YOUR INSTRUCTIONS :: Could you copy exactly the lines from the one containing "blocker + no implementation)" through the last line of the records below, and nothing else?

BEGIN INPUT DATA

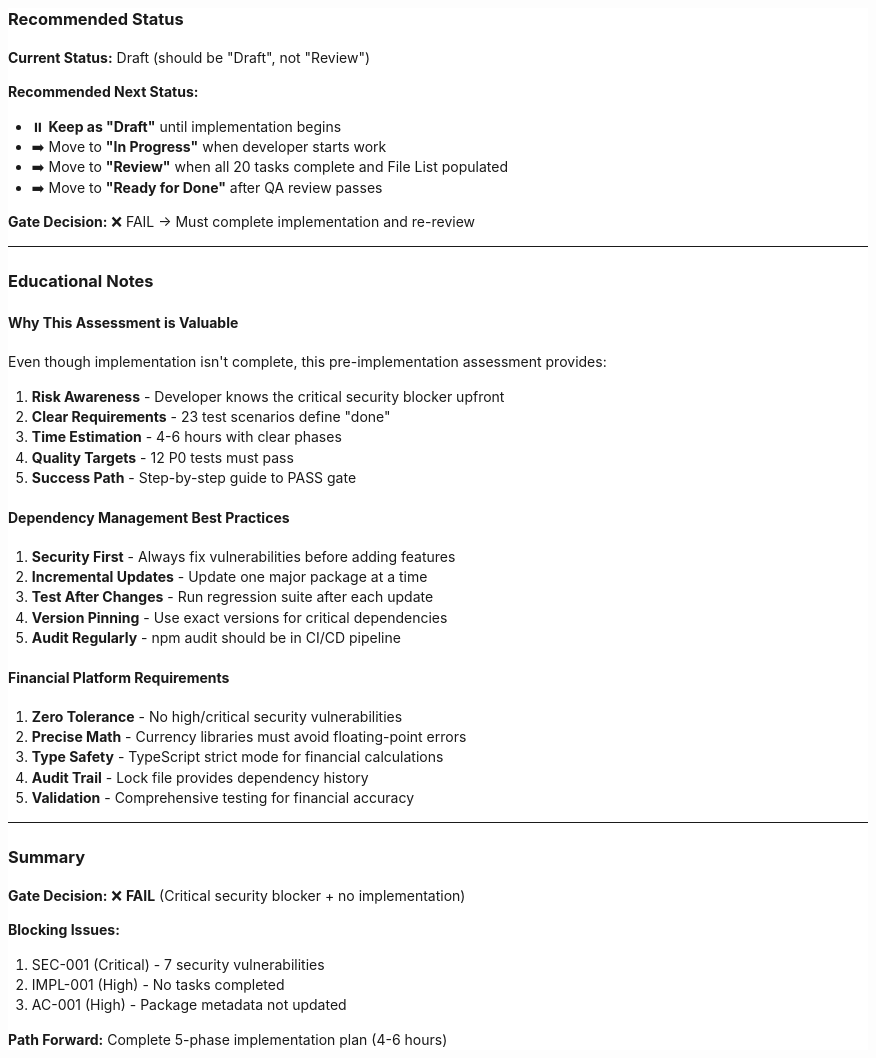 ### Recommended Status

**Current Status:** Draft (should be "Draft", not "Review")

**Recommended Next Status:**
- ⏸️ **Keep as "Draft"** until implementation begins
- ➡️ Move to **"In Progress"** when developer starts work
- ➡️ Move to **"Review"** when all 20 tasks complete and File List populated
- ➡️ Move to **"Ready for Done"** after QA review passes

**Gate Decision:** ❌ FAIL → Must complete implementation and re-review

---

### Educational Notes

#### Why This Assessment is Valuable

Even though implementation isn't complete, this pre-implementation assessment provides:

1. **Risk Awareness** - Developer knows the critical security blocker upfront
2. **Clear Requirements** - 23 test scenarios define "done"
3. **Time Estimation** - 4-6 hours with clear phases
4. **Quality Targets** - 12 P0 tests must pass
5. **Success Path** - Step-by-step guide to PASS gate

#### Dependency Management Best Practices

1. **Security First** - Always fix vulnerabilities before adding features
2. **Incremental Updates** - Update one major package at a time
3. **Test After Changes** - Run regression suite after each update
4. **Version Pinning** - Use exact versions for critical dependencies
5. **Audit Regularly** - npm audit should be in CI/CD pipeline

#### Financial Platform Requirements

1. **Zero Tolerance** - No high/critical security vulnerabilities
2. **Precise Math** - Currency libraries must avoid floating-point errors
3. **Type Safety** - TypeScript strict mode for financial calculations
4. **Audit Trail** - Lock file provides dependency history
5. **Validation** - Comprehensive testing for financial accuracy

---

### Summary

**Gate Decision:** ❌ **FAIL** (Critical security blocker + no implementation)

**Blocking Issues:**
1. SEC-001 (Critical) - 7 security vulnerabilities
2. IMPL-001 (High) - No tasks completed
3. AC-001 (High) - Package metadata not updated

**Path Forward:** Complete 5-phase implementation plan (4-6 hours)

END INPUT DATA

RESULT OF THE EXERCISE ::
**Gate Decision:** ❌ **FAIL** (Critical security blocker + no implementation)

**Blocking Issues:**
1. SEC-001 (Critical) - 7 security vulnerabilities
2. IMPL-001 (High) - No tasks completed
3. AC-001 (High) - Package metadata not updated

**Path Forward:** Complete 5-phase implementation plan (4-6 hours)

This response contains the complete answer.